Every line below that has "Cunhado" in it should be copied.

[TASK INPUT — start]

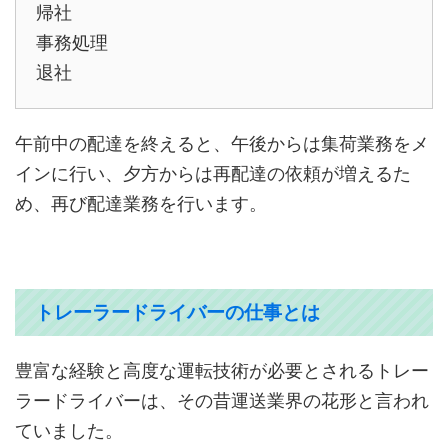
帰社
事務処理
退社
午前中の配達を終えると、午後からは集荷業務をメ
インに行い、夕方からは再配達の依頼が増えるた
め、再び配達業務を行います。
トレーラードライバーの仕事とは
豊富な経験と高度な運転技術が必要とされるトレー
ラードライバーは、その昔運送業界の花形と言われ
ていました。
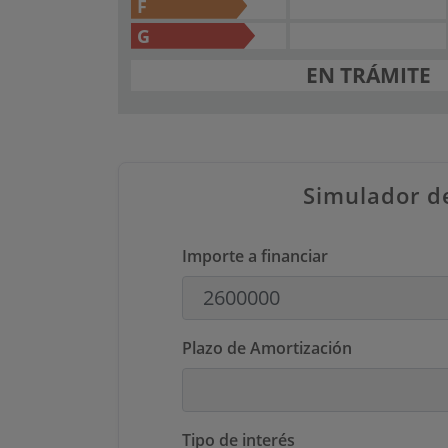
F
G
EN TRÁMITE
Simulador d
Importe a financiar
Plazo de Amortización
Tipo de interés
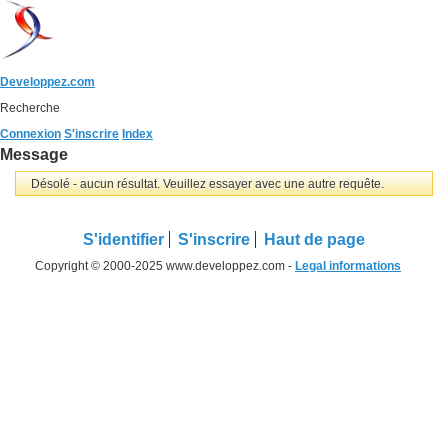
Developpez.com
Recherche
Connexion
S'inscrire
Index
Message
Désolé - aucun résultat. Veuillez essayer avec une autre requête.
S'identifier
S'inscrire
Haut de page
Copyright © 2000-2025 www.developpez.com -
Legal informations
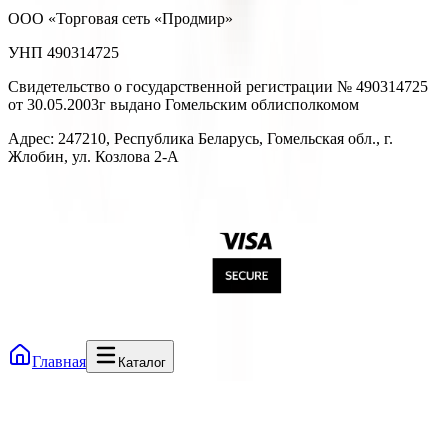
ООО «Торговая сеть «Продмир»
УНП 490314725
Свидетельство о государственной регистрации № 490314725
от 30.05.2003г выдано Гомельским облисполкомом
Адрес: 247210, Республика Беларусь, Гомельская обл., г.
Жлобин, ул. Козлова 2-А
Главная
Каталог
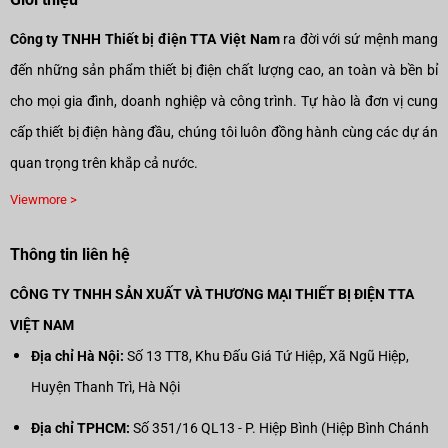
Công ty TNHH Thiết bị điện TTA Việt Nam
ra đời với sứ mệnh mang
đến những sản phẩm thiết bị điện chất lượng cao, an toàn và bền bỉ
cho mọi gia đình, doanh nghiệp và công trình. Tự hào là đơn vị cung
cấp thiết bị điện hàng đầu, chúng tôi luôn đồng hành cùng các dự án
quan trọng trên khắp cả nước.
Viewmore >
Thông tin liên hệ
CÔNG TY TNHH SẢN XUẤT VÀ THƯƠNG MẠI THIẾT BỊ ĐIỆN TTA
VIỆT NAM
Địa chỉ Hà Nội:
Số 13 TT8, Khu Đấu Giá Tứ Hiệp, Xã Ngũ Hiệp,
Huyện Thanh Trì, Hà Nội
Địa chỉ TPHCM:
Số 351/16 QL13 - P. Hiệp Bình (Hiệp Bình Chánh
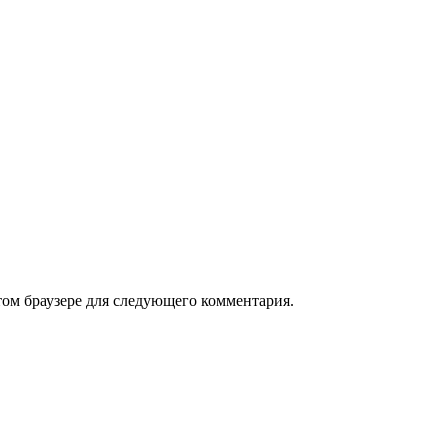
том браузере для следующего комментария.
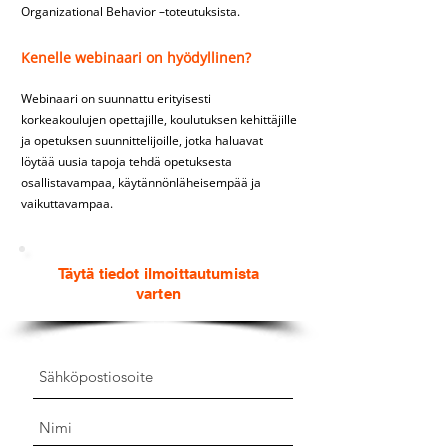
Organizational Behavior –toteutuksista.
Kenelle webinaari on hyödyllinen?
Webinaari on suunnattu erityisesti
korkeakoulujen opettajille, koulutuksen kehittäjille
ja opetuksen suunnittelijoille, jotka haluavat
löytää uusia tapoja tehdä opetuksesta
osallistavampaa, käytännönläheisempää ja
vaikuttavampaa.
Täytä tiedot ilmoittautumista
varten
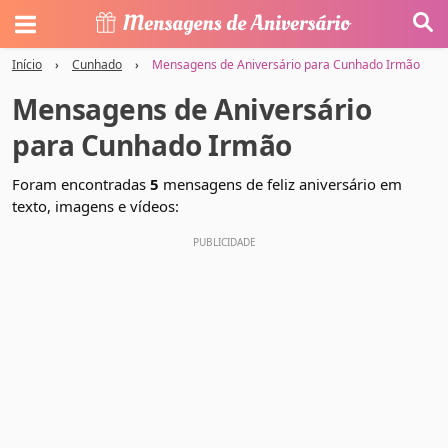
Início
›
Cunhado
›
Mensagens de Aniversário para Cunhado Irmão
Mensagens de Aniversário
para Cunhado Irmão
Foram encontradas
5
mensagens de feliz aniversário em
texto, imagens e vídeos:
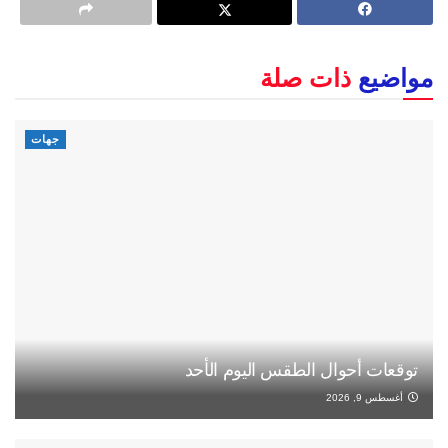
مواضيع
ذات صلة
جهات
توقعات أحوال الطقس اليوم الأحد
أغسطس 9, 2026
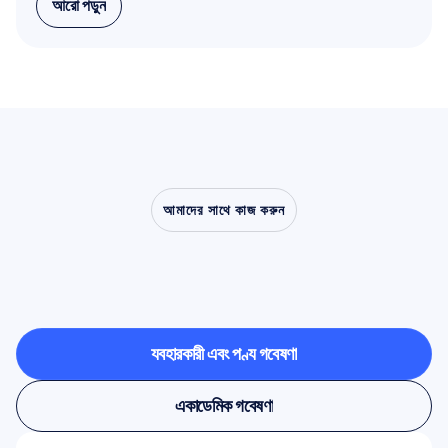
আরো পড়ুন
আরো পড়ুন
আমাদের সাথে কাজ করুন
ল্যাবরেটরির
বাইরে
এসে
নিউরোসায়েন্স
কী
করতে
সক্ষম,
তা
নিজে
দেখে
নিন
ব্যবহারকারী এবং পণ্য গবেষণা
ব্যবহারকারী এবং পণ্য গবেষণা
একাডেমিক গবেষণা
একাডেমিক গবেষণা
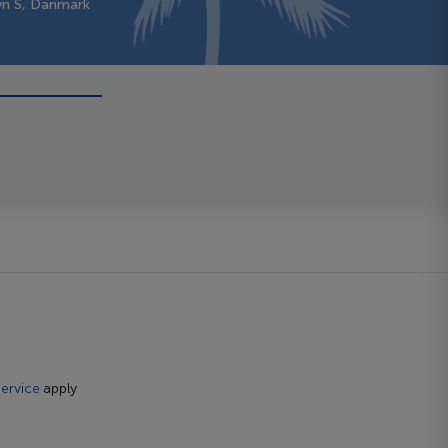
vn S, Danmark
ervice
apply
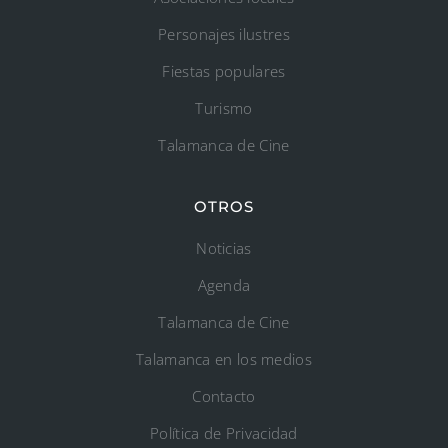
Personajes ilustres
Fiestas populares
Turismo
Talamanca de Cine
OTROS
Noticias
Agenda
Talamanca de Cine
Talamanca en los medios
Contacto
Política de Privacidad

[TASK INPUT — finish]
[TASK INPUT — start]

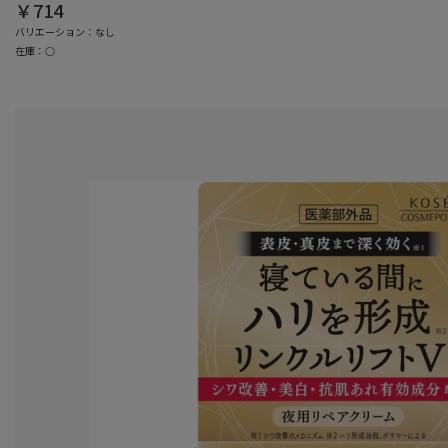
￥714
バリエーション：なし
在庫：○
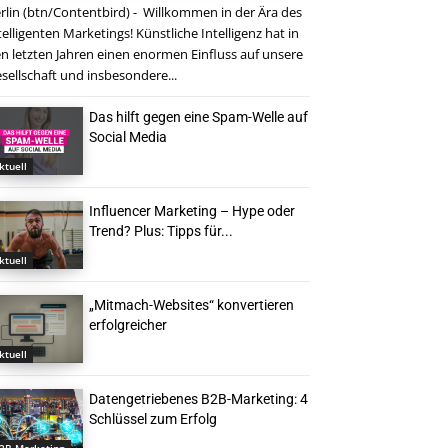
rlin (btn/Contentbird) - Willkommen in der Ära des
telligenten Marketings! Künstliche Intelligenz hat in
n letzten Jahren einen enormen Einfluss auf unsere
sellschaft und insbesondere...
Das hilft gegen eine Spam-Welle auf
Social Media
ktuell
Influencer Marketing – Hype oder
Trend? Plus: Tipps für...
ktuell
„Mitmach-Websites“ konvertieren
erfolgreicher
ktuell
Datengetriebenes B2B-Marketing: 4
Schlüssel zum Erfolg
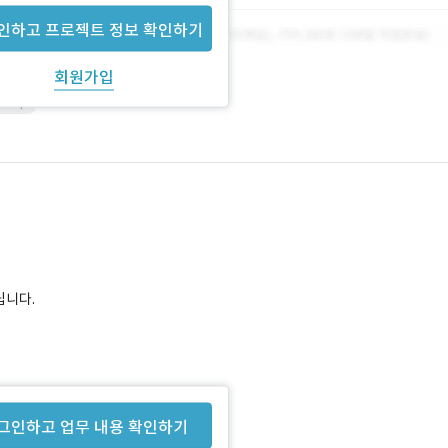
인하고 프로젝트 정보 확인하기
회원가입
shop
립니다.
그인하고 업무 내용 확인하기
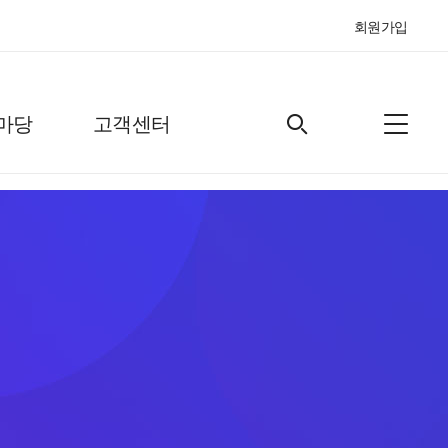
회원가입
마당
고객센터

[TASK INPUT — finish]

— TASK RESULT —
Cunhado
Mensagens de Aniversário para Cunhado Irmão
para Cunhado Irmão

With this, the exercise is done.